A painter’s spontaneous reaction to slaughter of dolphins shown in The Cove turns into a movement for protecting ocean life
guardian.co.uk/environment/blog - After watching a documentary about the annual slaughter of 23,000 dolphins that takes place in Taiji, Japan, Filipino artist and environmental activist AG Sano was so overcome with emotion that he quit his job and dedicated himself to giving life back to these dolphins, one painted wall at a time.
“I could not sleep after seeing The Cove because of the images we saw. I tapped into the emotions flowing the next morning, looked for spare paint, asked a friend if I could paint his wall and he said yes,” recalls Sano.
Images of the dolphin mural were posted on Facebook, a complete stranger soon called Sano offering his house as a canvas and the momentum was born. As the invitations from strangers poured in and Sano travelled around the country with paint and brush, the site of a man painting dolphins caught people’s attention, sparked their curiosity and their participation.

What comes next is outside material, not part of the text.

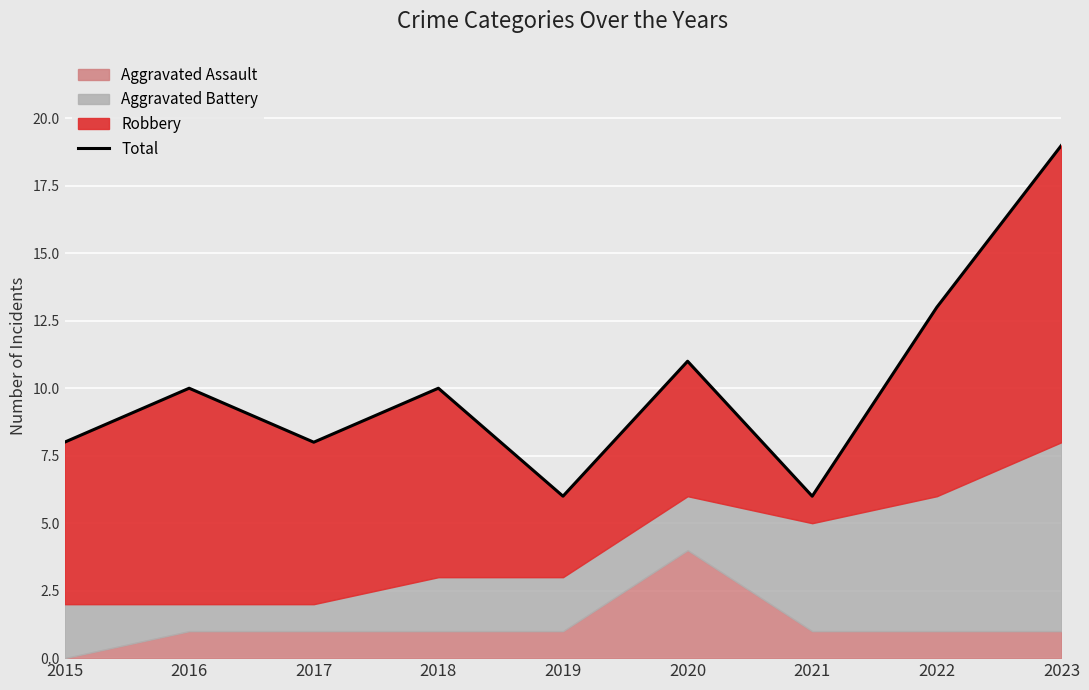

Read the value at 2020.

11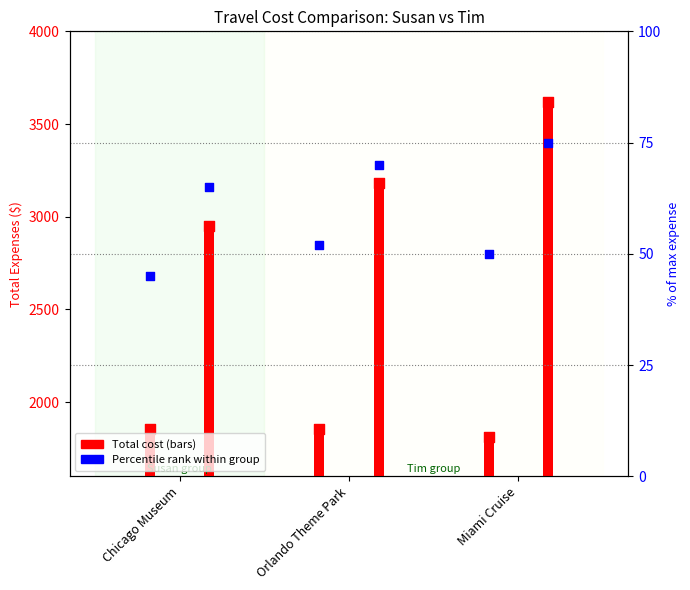

What is the total value across all series at Orlando Theme Park?

5156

“Everyone who walked by – whether policeman, businessman, politicians, street cleaners – would stop, watch for a while and then start asking questions. I would explain my advocacy, offer them a paintbrush, and soon they would start helping me,” says Sano.
Twenty months later, a spontaneous reaction fuelled by one man’s anger and sadness has evolved into an awareness campaign involving over 35,000 dolphins painted on more than 200 walls – from schools to houses to public buildings, and involving more than 25,000 volunteers.